◆ Assignment: Your answer should be the lines below from the one with "right eye: (2088, 1375)" to the one with "right shoulder: (179, 203)", both included, given again exactly and with nothing added.

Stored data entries

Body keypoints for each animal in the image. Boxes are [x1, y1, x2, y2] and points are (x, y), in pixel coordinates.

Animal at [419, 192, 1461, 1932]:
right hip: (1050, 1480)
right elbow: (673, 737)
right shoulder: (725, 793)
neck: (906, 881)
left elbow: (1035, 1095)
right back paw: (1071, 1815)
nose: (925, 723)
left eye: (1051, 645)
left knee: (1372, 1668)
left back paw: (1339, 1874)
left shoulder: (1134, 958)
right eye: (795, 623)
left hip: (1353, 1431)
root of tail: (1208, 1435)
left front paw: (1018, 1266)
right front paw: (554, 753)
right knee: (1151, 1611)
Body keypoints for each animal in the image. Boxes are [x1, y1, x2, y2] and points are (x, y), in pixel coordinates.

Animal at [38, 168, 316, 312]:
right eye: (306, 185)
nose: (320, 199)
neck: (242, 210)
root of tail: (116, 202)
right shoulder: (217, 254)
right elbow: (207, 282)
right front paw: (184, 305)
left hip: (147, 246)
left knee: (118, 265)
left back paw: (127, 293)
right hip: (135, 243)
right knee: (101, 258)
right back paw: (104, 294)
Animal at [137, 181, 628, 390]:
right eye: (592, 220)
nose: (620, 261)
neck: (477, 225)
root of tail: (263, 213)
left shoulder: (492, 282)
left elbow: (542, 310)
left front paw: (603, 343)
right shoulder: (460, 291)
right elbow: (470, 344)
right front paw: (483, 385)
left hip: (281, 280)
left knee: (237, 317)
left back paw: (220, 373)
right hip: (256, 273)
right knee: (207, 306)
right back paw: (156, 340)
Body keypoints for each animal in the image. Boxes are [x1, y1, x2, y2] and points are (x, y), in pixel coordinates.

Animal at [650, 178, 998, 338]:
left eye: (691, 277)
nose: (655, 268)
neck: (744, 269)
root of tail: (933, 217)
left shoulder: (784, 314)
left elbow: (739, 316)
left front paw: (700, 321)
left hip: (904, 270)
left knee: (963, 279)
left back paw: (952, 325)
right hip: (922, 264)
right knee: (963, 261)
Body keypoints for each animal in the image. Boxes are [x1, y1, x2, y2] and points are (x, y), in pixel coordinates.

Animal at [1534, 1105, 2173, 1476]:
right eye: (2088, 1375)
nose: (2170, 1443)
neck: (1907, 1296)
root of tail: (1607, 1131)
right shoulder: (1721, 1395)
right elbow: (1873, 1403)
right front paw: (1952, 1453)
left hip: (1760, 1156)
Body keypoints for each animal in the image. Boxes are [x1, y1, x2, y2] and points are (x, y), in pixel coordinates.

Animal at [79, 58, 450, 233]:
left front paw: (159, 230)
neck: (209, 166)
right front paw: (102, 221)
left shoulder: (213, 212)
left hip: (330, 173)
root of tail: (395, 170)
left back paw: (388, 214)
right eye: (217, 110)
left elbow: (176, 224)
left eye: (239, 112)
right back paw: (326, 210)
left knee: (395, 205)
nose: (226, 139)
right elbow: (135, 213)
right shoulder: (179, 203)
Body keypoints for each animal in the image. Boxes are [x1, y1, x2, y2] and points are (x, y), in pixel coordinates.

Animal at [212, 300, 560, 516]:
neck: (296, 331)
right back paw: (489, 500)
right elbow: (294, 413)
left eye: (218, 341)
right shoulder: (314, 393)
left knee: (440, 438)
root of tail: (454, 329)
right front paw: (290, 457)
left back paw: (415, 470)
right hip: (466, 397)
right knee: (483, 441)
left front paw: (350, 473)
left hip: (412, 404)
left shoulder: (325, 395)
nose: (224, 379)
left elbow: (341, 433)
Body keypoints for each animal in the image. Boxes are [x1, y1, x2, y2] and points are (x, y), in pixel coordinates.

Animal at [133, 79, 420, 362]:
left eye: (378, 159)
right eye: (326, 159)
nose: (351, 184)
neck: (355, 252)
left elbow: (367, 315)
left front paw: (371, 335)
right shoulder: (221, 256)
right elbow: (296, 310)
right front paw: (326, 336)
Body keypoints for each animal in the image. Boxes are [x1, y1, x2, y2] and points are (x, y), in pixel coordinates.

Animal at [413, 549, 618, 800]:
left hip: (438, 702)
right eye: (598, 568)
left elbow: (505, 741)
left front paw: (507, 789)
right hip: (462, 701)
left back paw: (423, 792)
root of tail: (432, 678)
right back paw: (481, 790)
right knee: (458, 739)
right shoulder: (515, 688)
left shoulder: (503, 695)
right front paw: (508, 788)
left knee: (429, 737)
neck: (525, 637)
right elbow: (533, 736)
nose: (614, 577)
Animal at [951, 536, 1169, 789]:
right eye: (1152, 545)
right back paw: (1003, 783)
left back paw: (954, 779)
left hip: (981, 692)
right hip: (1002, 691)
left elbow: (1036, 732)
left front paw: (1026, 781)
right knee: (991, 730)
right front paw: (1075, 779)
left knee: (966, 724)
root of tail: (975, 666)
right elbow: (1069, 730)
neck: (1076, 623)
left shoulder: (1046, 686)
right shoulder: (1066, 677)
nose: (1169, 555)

◆ Output for this task:
right eye: (2088, 1375)
nose: (2170, 1443)
neck: (1907, 1296)
root of tail: (1607, 1131)
right shoulder: (1721, 1395)
right elbow: (1873, 1403)
right front paw: (1952, 1453)
left hip: (1760, 1156)
Body keypoints for each animal in the image. Boxes are [x1, y1, x2, y2] and points are (x, y), in pixel coordinates.

Animal at [79, 58, 450, 233]:
left front paw: (159, 230)
neck: (209, 166)
right front paw: (102, 221)
left shoulder: (213, 212)
left hip: (330, 173)
root of tail: (395, 170)
left back paw: (388, 214)
right eye: (217, 110)
left elbow: (176, 224)
left eye: (239, 112)
right back paw: (326, 210)
left knee: (395, 205)
nose: (226, 139)
right elbow: (135, 213)
right shoulder: (179, 203)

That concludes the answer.